A definition of geek:
A person who has chosen concentration rather than conformity; one who passionately pursues skill (especially technical skill) and imagination, not mainstream social acceptance.
I like this definition. Most folks think of geeks as only being into technology, D&D, or comics. But pursuits of passion regardless of mainstream acceptance is a great description of what it means to me to be geek. Be yourself. Be yourself passionately.
Using that definition, we can include a entire new group of people in the geekfold. And using that definition, three young folk with a jones for banjoes, fiddles, and a music style dating back to the 19th century, the Carolina Chocolate Drops fit the bill.

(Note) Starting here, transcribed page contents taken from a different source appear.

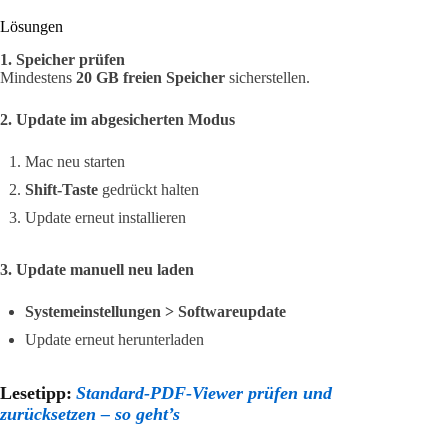
Lösungen
1. Speicher prüfen
Mindestens
20 GB freien Speicher
sicherstellen.
2. Update im abgesicherten Modus
Mac neu starten
Shift-Taste
gedrückt halten
Update erneut installieren
3. Update manuell neu laden
Systemeinstellungen > Softwareupdate
Update erneut herunterladen
Lesetipp:
Standard-PDF-Viewer prüfen und
zurücksetzen – so geht’s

A friend on Facebook first hipped me to the group last week. Born in 2005 after meeting and hitting it off through a Yahoo! group, the CCDs have worked to keep alive “old time” music. The trio, Dom Flemons, Rhiannon Giddens, and Justin Robinson, work out of North Carolina where a lot of the historical inspiration of their music comes from. Using banjoes, fiddles, jugs, clappers and other instruments common to the late 1800s, the CCDs are part of a new generation of musicians bringing the past forward. But, the three are not just musicians, they are also teachers. You’ll find that at many of their performances are part history lecture and part concert. The whole passion thing. They know their music.
And apparently I am late to the game. The CCDs have released five albums (the most recent, Genuine Negro Jig, just last month), been featured on both NPR’s All Things Considered & Fresh Air, and have been the topic of discussion on numerous magazines and sites.
In today’s world of autotunes, beat machines, lip-syncing, and flashier-is-better-than-sounding-great artists, the CCDs are definitely refreshing. Who said all of the young people are lost? Check out their tour list to see if they’ll be near you soon and if not, the wonderful world of the web can always bring a sample to the internet access device of your choice.